→ Your assignment
Output the data below in full, byte for byte. Nothing may differ.

[Plain-text document sources]
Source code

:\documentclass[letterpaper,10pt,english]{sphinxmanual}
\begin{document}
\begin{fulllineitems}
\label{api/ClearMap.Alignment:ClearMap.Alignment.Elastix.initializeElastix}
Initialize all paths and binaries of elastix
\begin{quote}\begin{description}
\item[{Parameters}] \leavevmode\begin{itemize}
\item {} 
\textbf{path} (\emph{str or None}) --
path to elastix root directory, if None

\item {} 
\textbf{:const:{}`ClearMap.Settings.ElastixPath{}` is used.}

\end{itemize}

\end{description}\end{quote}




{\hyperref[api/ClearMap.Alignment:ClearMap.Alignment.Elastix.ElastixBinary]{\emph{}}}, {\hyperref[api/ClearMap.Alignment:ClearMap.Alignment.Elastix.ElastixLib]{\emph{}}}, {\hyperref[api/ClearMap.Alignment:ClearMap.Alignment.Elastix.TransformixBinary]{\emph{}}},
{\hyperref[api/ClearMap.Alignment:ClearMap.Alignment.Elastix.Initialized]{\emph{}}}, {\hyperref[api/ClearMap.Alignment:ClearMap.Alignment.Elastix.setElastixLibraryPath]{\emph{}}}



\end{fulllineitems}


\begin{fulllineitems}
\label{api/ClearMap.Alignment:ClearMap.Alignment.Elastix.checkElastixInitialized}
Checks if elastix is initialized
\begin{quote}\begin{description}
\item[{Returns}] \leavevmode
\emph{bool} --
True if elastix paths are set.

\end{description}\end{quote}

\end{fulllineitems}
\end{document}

→ Result of this task
Source code

:\documentclass[letterpaper,10pt,english]{sphinxmanual}
\begin{document}
\begin{fulllineitems}
\label{api/ClearMap.Alignment:ClearMap.Alignment.Elastix.initializeElastix}
Initialize all paths and binaries of elastix
\begin{quote}\begin{description}
\item[{Parameters}] \leavevmode\begin{itemize}
\item {} 
\textbf{path} (\emph{str or None}) --
path to elastix root directory, if None

\item {} 
\textbf{:const:{}`ClearMap.Settings.ElastixPath{}` is used.}

\end{itemize}

\end{description}\end{quote}




{\hyperref[api/ClearMap.Alignment:ClearMap.Alignment.Elastix.ElastixBinary]{\emph{}}}, {\hyperref[api/ClearMap.Alignment:ClearMap.Alignment.Elastix.ElastixLib]{\emph{}}}, {\hyperref[api/ClearMap.Alignment:ClearMap.Alignment.Elastix.TransformixBinary]{\emph{}}},
{\hyperref[api/ClearMap.Alignment:ClearMap.Alignment.Elastix.Initialized]{\emph{}}}, {\hyperref[api/ClearMap.Alignment:ClearMap.Alignment.Elastix.setElastixLibraryPath]{\emph{}}}



\end{fulllineitems}


\begin{fulllineitems}
\label{api/ClearMap.Alignment:ClearMap.Alignment.Elastix.checkElastixInitialized}
Checks if elastix is initialized
\begin{quote}\begin{description}
\item[{Returns}] \leavevmode
\emph{bool} --
True if elastix paths are set.

\end{description}\end{quote}

\end{fulllineitems}
\end{document}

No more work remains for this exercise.